Stored data entries

************

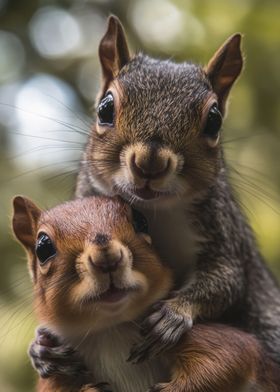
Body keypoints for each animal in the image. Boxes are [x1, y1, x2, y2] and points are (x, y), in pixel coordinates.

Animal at [12, 194, 280, 390]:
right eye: (43, 247)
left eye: (140, 221)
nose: (107, 258)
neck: (110, 329)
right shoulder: (59, 375)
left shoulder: (200, 339)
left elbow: (230, 358)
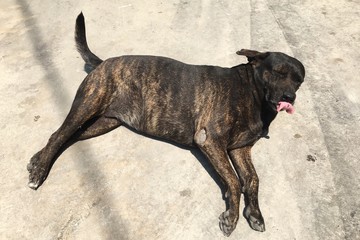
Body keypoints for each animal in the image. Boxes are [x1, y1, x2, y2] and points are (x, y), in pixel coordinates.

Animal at [26, 12, 306, 236]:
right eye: (278, 72)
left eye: (299, 80)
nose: (289, 97)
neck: (251, 92)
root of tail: (103, 62)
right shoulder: (210, 141)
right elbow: (235, 181)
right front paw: (232, 217)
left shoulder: (240, 149)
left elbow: (253, 179)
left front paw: (255, 214)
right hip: (88, 105)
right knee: (60, 134)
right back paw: (39, 172)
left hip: (104, 122)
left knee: (64, 136)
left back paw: (37, 161)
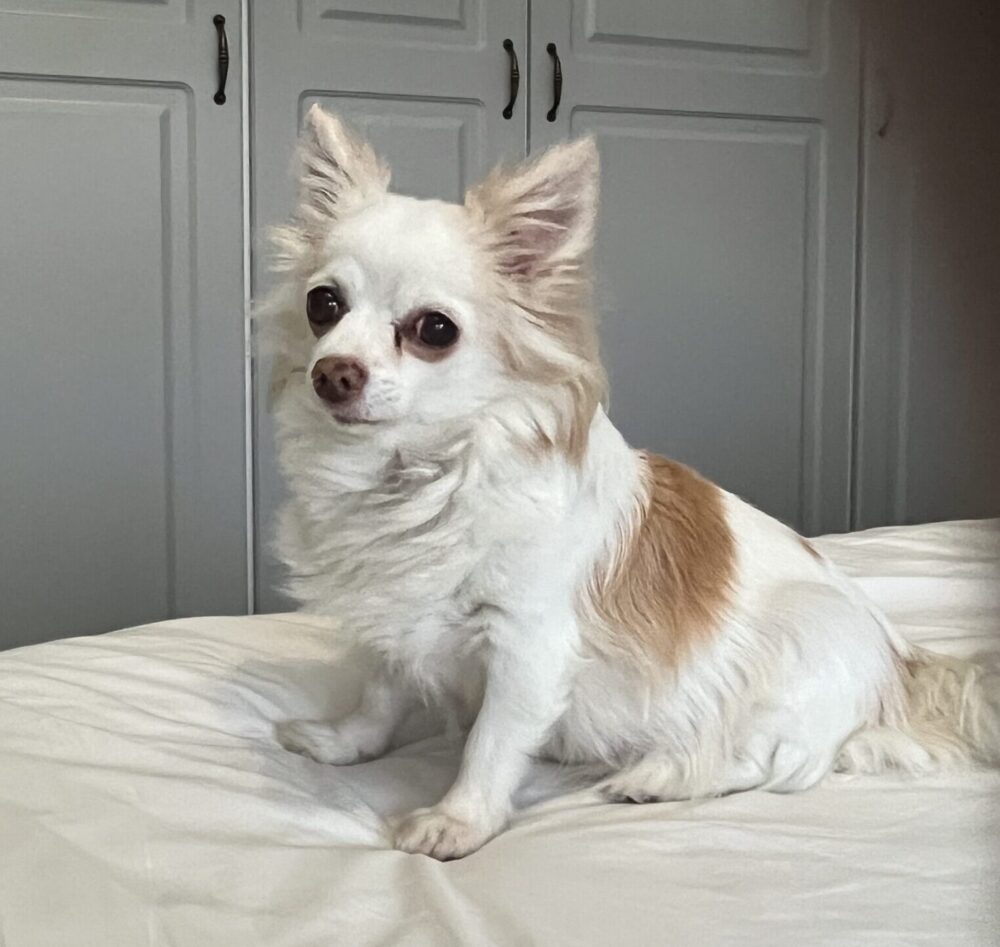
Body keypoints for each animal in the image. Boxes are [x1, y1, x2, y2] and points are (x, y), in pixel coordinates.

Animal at [268, 106, 999, 860]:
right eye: (323, 305)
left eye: (433, 330)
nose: (333, 372)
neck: (415, 474)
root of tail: (903, 665)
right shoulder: (391, 609)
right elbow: (381, 692)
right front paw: (344, 743)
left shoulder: (528, 645)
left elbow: (490, 743)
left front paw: (459, 819)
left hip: (796, 647)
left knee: (767, 760)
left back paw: (661, 775)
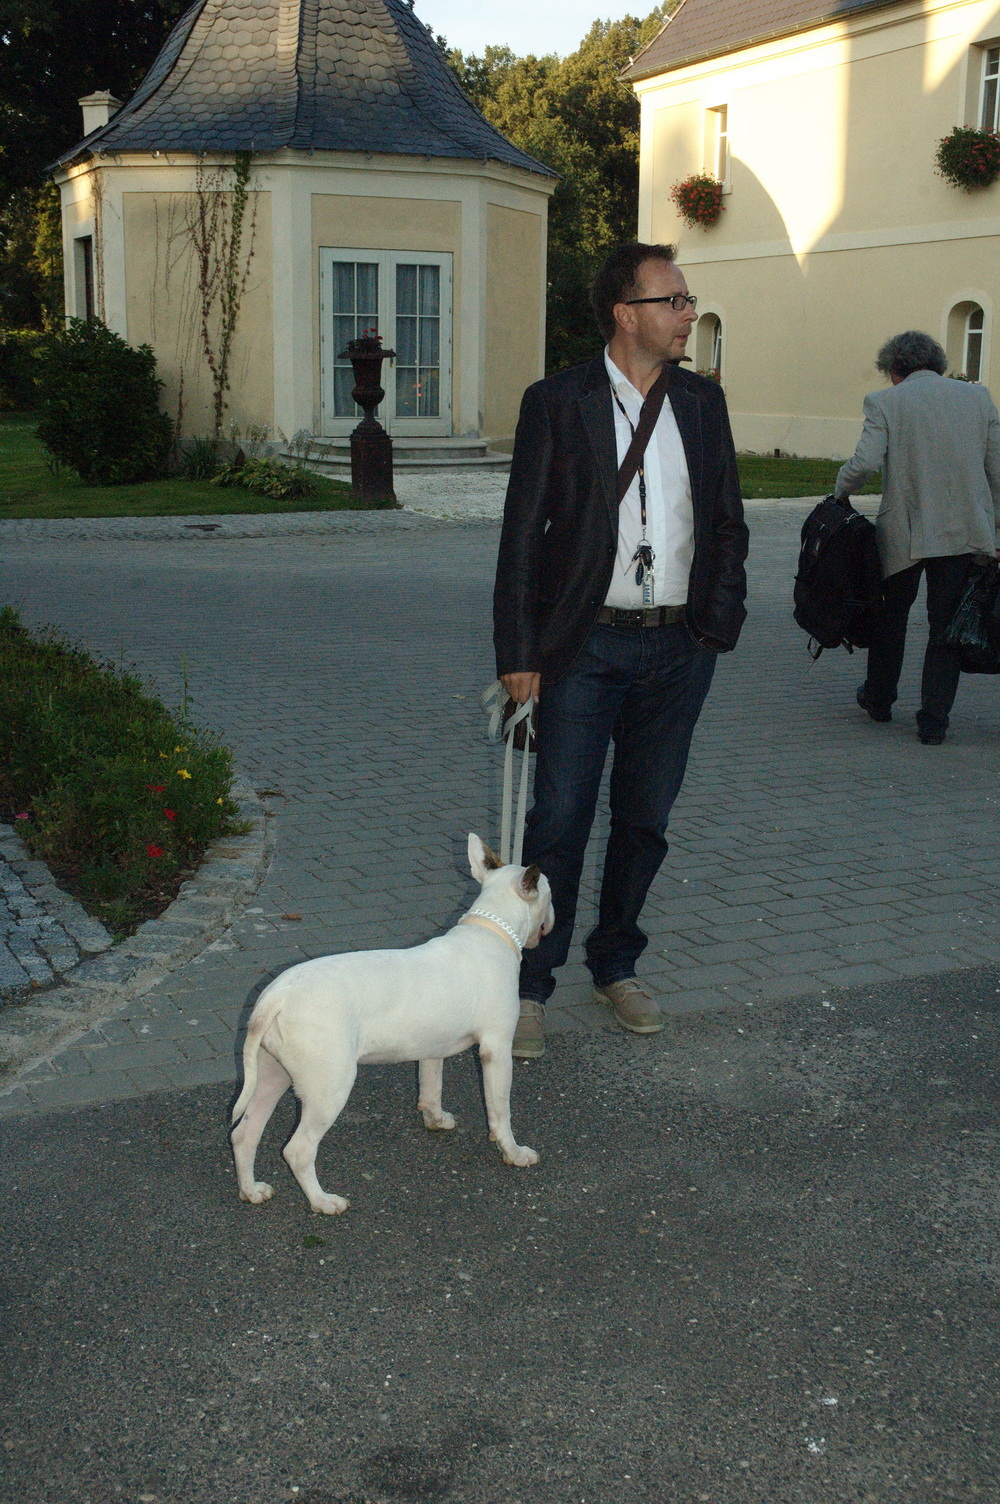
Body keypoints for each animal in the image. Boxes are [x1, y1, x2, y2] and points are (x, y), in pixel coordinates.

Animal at [230, 834, 554, 1214]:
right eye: (550, 894)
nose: (552, 920)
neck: (493, 929)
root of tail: (277, 996)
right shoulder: (497, 1049)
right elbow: (500, 1109)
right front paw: (513, 1152)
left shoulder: (431, 1048)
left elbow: (431, 1086)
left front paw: (436, 1119)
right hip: (330, 1085)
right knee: (298, 1149)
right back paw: (323, 1201)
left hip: (272, 1074)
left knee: (244, 1132)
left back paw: (252, 1191)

************

What you will do
Leave every picture out, and repeat exactly the lines from the one containing "left front paw: (459, 819)" through the last line of the entries, both ends included.

Task output
left front paw: (459, 819)
left hip: (796, 647)
left knee: (767, 760)
left back paw: (661, 775)
Body keypoints for each animal in the image. Boxes are [x1, y1, x2, y2] and points are (x, y), in pixel coordinates.

Animal at [230, 834, 554, 1214]:
right eye: (550, 894)
nose: (552, 920)
neck: (493, 929)
root of tail: (277, 996)
right shoulder: (497, 1049)
right elbow: (500, 1109)
right front paw: (513, 1152)
left shoulder: (431, 1048)
left elbow: (431, 1086)
left front paw: (436, 1119)
right hip: (330, 1085)
right knee: (298, 1149)
right back paw: (323, 1201)
left hip: (272, 1074)
left knee: (244, 1132)
left back paw: (252, 1191)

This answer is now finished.